Because of the lack of fire, I was shocked to see the scale tick in the wrong direction this past Monday. When I stop and think about it, it does make sense. Keep taking in food with no output and that mass has to go somewhere. Wasn't a lot.....but to see the scale go up after 4 weeks of big losses....caught me off guard. I am logical enough to understand the pluses and minuses and know that all this mass won't fall off overnight. 

After talking with the doctors I feel better. Things are moving now. I am taking in less at each feed time. I am pushing my fluids still. Things will balance out. 


Riding went very well until I started to not feel good. I was full and lethargic. So I broke my streak at 12 days in a row. I then took a few days off until I was feeling better. I was back at it last night for my 30 minutes. Baby steps.

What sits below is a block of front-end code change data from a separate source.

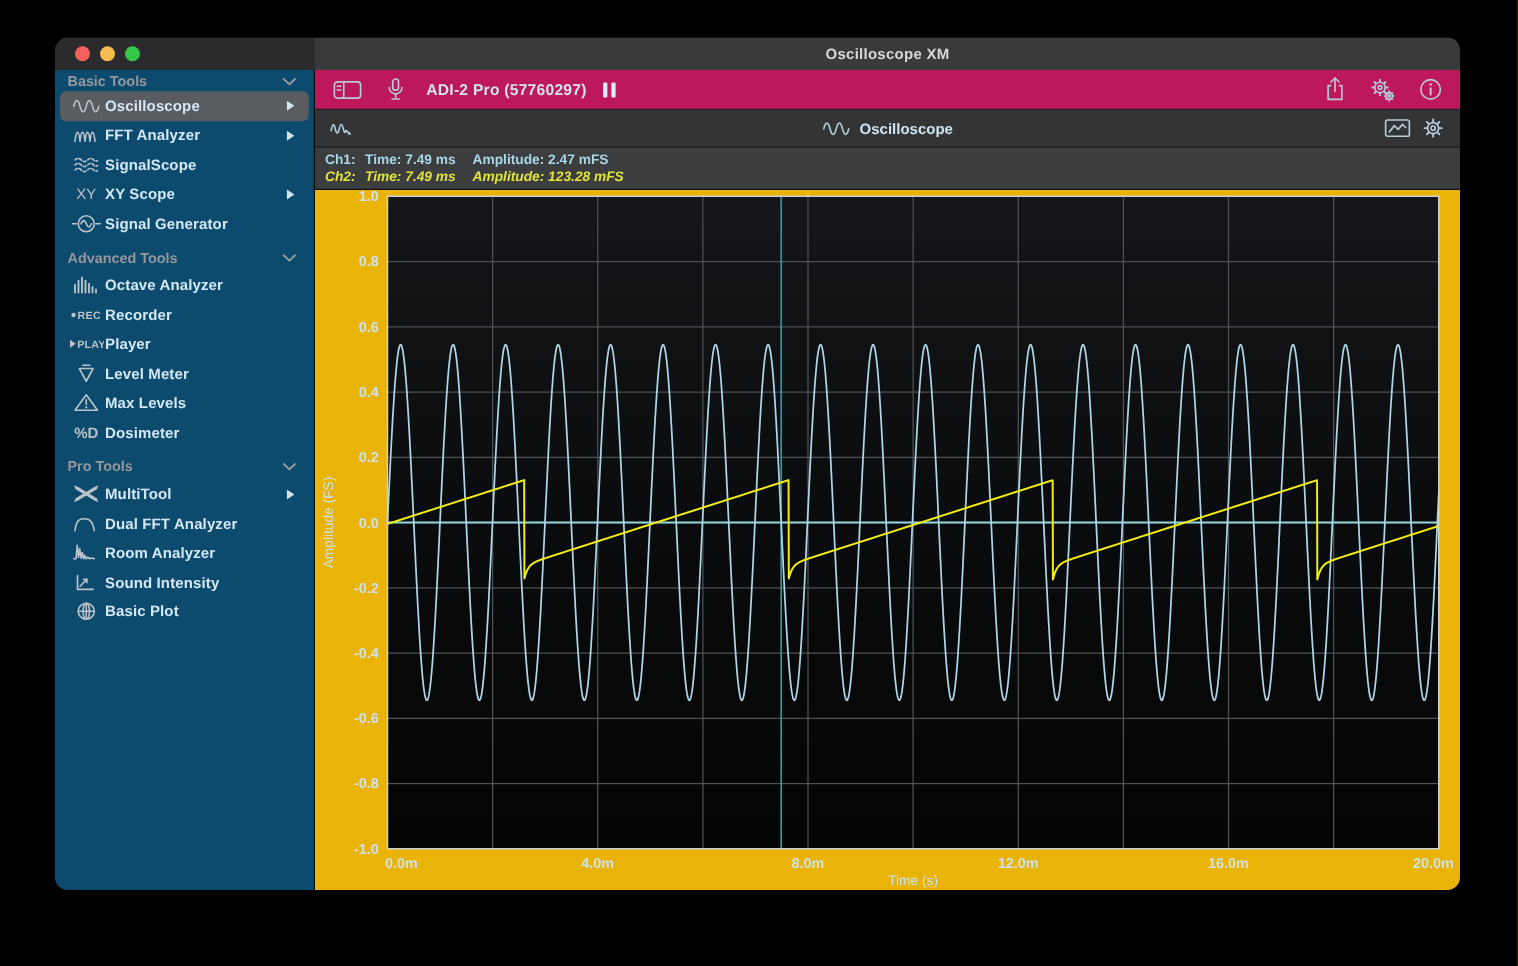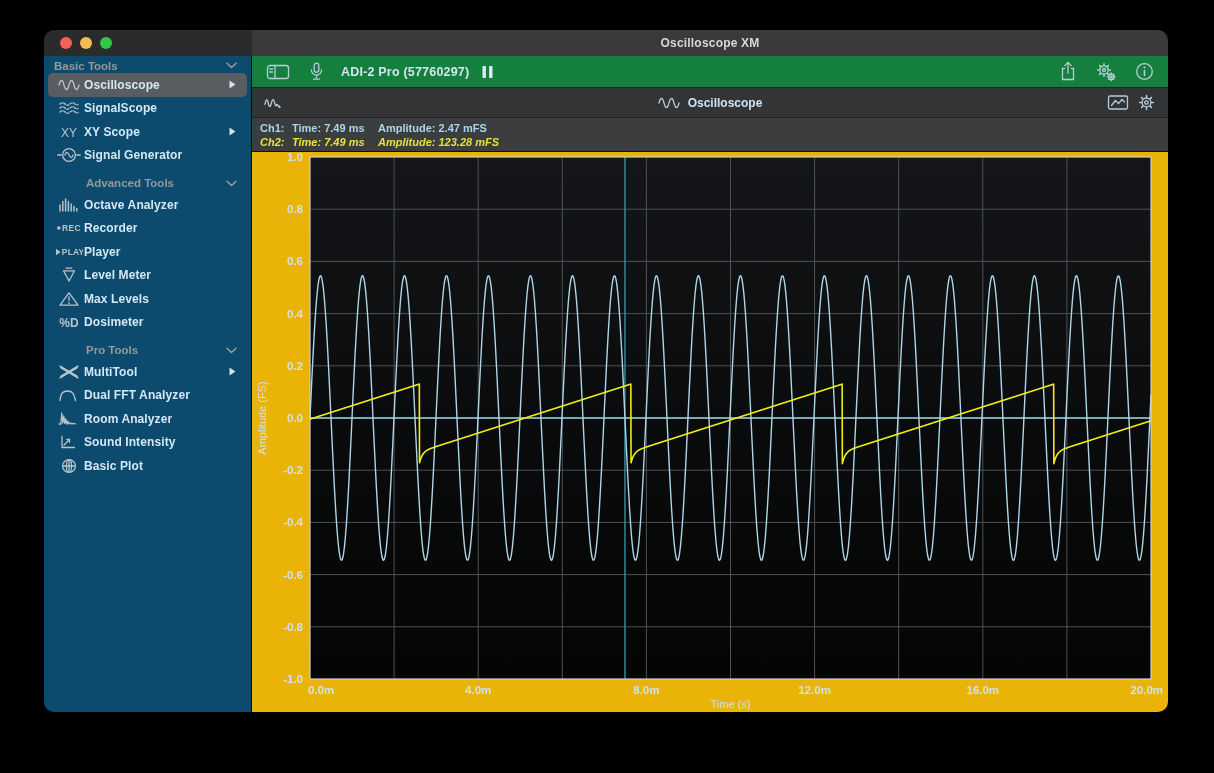--- a/index.html
+++ b/index.html
@@ -14,33 +14,33 @@
   .titlebar-side { width:208px; background:#2b2b2d; display:flex; align-items:center; padding-left:16px; gap:8px; }
   .traffic { width:12px; height:12px; border-radius:50%; }
   .titlebar-main { flex:1; background:#3a3a3c; display:flex; align-items:center; justify-content:center; }
   .window-title { font-size:12px; font-weight:bold; color:#d6d7d8; letter-spacing:.2px; }
 
   
   .sidebar { position:absolute; top:26px; left:0; width:208px; bottom:0; background:#0c4a6e;
              border-right:1px solid #0b0b0b; padding-top:2px; overflow:hidden; }
   .side-header { height:15px; display:flex; align-items:center; padding:0 14px 0 10px; color:#96989a;
                  font-size:11.5px; font-weight:600; }
-  .side-section + .side-section .side-header { height:20px; margin-top:6px;margin-left:32px; }
+  .side-section + .side-section .side-header { height:20px; margin-top:6px; }
   .side-header-label { flex:1; }
   .side-item { height:23.5px; display:flex; align-items:center; margin:0 4px; padding-left:6px;
                border-radius:5px; color:#d3e8f4; font-size:12px; font-weight:600; cursor:default; }
   .side-item.sel { background:#595c60; }
   .side-icon { width:30px; display:flex; align-items:center; justify-content:center; color:#b9c3c9; flex:0 0 30px; }
   .side-label { flex:1; letter-spacing:.1px; }
   .side-run { width:18px; flex:0 0 18px; color:#cfe4f0; display:flex; align-items:center; }
   .chev { color:#9a9c9e; display:flex; align-items:center; }
 
   
   .main { position:absolute; top:26px; left:208px; right:0; bottom:0; display:flex; flex-direction:column; }
-  .toolbar { height:32px; background:#15803d; border-bottom:1px solid #232324;
+  .toolbar { height:32px; background:#be185d; border-bottom:1px solid #232324;
              display:flex; align-items:center; padding:0 14px; color:#b6cdd9; }
   .tb-group { display:flex; align-items:center; gap:18px; }
   .tb-btn { display:flex; align-items:center; justify-content:center; color:#b6cdd9; }
   .device-label { margin-left:16px; font-size:12.5px; font-weight:bold; color:#d3e6f0; letter-spacing:.2px; }
   .pause-btn { margin-left:12px; color:#d8eef8; display:flex; }
   .tb-spacer { flex:1; }
 
   .subtoolbar { height:30px; background:#333436; border-bottom:1px solid #222223;
                 display:flex; align-items:center; padding:0 12px; position:relative; color:#b6cdd9; }
   .sub-center { position:absolute; left:0; right:0; top:0; bottom:0; display:flex; align-items:center;
@@ -85,20 +85,33 @@
               </svg>
             </span>
           </div>
           <div class="side-item sel">
             <span class="side-icon">
               <svg width="22" height="16" viewBox="0 0 22 16" fill="none" stroke="currentColor" stroke-width="1.3" stroke-linecap="round" stroke-linejoin="round">
                 <path d="M1,8 C2.5,2 4.5,2 6,8 C7.5,14 9.5,14 11,8 C12.5,2 14.5,2 16,8 C17.5,14 19.5,14 21,8"></path>
               </svg>
             </span>
                      <span class="side-label">Oscilloscope</span>
+                     <span class="side-run">
+              <svg width="7" height="9" viewBox="0 0 7 9" fill="none" stroke="currentColor" stroke-width="1.3" stroke-linecap="round" stroke-linejoin="round">
+                <polygon points="0.5,0.5 6.5,4.5 0.5,8.5" fill="currentColor" stroke="none"></polygon>
+              </svg>
+            </span>
+          </div>
+          <div class="side-item">
+            <span class="side-icon">
+              <svg width="20" height="16" viewBox="0 0 20 16" fill="none" stroke="currentColor" stroke-width="1.3" stroke-linecap="round" stroke-linejoin="round">
+                <path d="M1,13 C2,3.5 4,3.5 5,13 M5,13 C6,3.5 8,3.5 9,13 M9,13 C10,3.5 12,3.5 13,13 M13,13 C14,3.5 16,3.5 17,13"></path>
+              </svg>
+            </span>
+                     <span class="side-label">FFT Analyzer</span>
                      <span class="side-run">
               <svg width="7" height="9" viewBox="0 0 7 9" fill="none" stroke="currentColor" stroke-width="1.3" stroke-linecap="round" stroke-linejoin="round">
                 <polygon points="0.5,0.5 6.5,4.5 0.5,8.5" fill="currentColor" stroke="none"></polygon>
               </svg>
             </span>
           </div>
           <div class="side-item">
             <span class="side-icon">
               <svg width="20" height="16" viewBox="0 0 20 16" fill="none" stroke="currentColor" stroke-width="1.3" stroke-linecap="round" stroke-linejoin="round">
                 <g stroke-dasharray="2.2 1.6">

Overall, I am feeling pretty good. Today marks 4 weeks since surgery. I am down weight. I am eating ok. I have 2 more weeks on the smooth foods, then I should be cleared for normal food. This doesn't mean I have free reign to put Little Debbie and Oreo out of business. It just means I can eat healthy and normal foods. I am ready. lol. 


Mentally, this past week was rough. For too long I have relied on food as a coping mechanism, but that is no longer an option. I am working through some cognitive techniques to retrain my brain and help me remember that food isn't the answer. Instead, a literal walk around the house. A quick text to someone to break my train of thought. Anything to distract me from trying to eat garbage and keeping me a prisoner of food. I refuse. I didn't do this surgery to wind up right back where I was. I still have a lot of work to do. 


I am learning. I am growing emotionally. I am shrinking my mass. Eventually I will be kicking ass.

All I can do....is keep moving forward.